Was lässt sich im August und September konkret tun? Zunächst lohnt ein Blick in die eigenen Daten des Vorjahres: Welche Anfragetypen dominierten, an welchen Tagen lagen die Spitzen, wo rissen die Antwortzeiten? Aus diesen Mustern ergibt sich, welche Textbausteine, Hilfeartikel und Automatisierungsregeln vor der Saison aktualisiert werden sollten. Auch ein Testlauf des Self-Service-Bereichs gehört dazu, denn veraltete FAQ-Einträge zu Lieferfristen oder Retourenbedingungen erzeugen im Dezember mehr Anfragen, als sie verhindern. Ebenso wichtig ist die Frage der Einarbeitung. Saisonkräfte werden nur dann produktiv, wenn Prozesse im System dokumentiert sind statt in der Erinnerung einzelner Kolleginnen und Kollegen. Wer neue Mitarbeitende erst im November einstellt, sollte die Abläufe, mit denen sie arbeiten, im September festgezurrt haben.
Dazu gehört auch, interne Servicelevel realistisch zu definieren. Eine Antwortzeit von vier Stunden, die im Juli mühelos gehalten wird, ist im Dezember ohne Vorbereitung Illusion. Sinnvoller ist es, für die Hochsaison abgestufte Ziele festzulegen, etwa kürzere Reaktionszeiten für versandkritische Anfragen und großzügigere Fristen für allgemeine Produktfragen, und diese Priorisierung technisch zu hinterlegen, statt sie dem Bauchgefühl der jeweiligen Schicht zu überlassen.
Ein letzter Punkt wird häufig unterschätzt: die Zeit nach dem Fest. Der Januar bringt die Retourenwelle, Gutscheineinlösungen und Umtauschwünsche, und damit ein zweites Kontakthoch, das viele Händler kalt erwischt, weil die Saisonkräfte dann bereits wieder weg sind. Wer seine Kapazitätsplanung bis Mitte Januar denkt statt bis Heiligabend, vermeidet den klassischen Fehlstart ins neue Jahr.

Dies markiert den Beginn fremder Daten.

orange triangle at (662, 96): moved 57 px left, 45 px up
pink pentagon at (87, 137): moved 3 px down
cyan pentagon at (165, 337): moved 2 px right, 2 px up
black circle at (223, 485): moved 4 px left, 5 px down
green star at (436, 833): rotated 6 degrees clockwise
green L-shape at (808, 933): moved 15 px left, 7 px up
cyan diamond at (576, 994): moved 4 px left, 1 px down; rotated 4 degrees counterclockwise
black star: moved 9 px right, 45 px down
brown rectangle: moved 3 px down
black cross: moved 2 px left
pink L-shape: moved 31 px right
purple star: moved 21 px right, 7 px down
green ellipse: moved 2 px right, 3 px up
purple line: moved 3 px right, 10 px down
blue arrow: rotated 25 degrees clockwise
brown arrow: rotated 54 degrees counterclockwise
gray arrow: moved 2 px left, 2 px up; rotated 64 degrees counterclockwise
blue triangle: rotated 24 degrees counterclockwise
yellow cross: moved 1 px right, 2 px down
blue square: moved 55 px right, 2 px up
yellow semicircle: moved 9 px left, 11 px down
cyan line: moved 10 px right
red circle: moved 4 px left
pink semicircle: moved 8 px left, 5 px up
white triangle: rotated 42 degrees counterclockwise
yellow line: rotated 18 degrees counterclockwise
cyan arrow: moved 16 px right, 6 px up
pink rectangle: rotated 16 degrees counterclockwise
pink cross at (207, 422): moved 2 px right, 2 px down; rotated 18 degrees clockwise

Am Ende ist die Servicevorbereitung für das Weihnachtsgeschäft weniger eine Technologiefrage als eine Frage des Zeitpunkts. Die Werkzeuge, mit denen sich Anfragen bündeln, priorisieren und teilautomatisiert beantworten lassen, sind ausgereift und auch für mittelständische Händler zugänglich. Entscheidend ist, sie einzuführen und zu testen, bevor der Ansturm beginnt. Gerade im Weihnachtsgeschäft gewinnen Händler viele Erstkunden, die mit einer einzigen Bestellung darüber entscheiden, ob sie wiederkommen. Ein Support, der auch am 15. Dezember innerhalb weniger Stunden verlässlich antwortet, ist dabei ein stärkeres Bindungsargument als jeder Rabattcode. Wer im Spätsommer die Grundlagen legt, geht ruhig in den Black Friday, während der Wettbewerb noch Postfächer sortiert.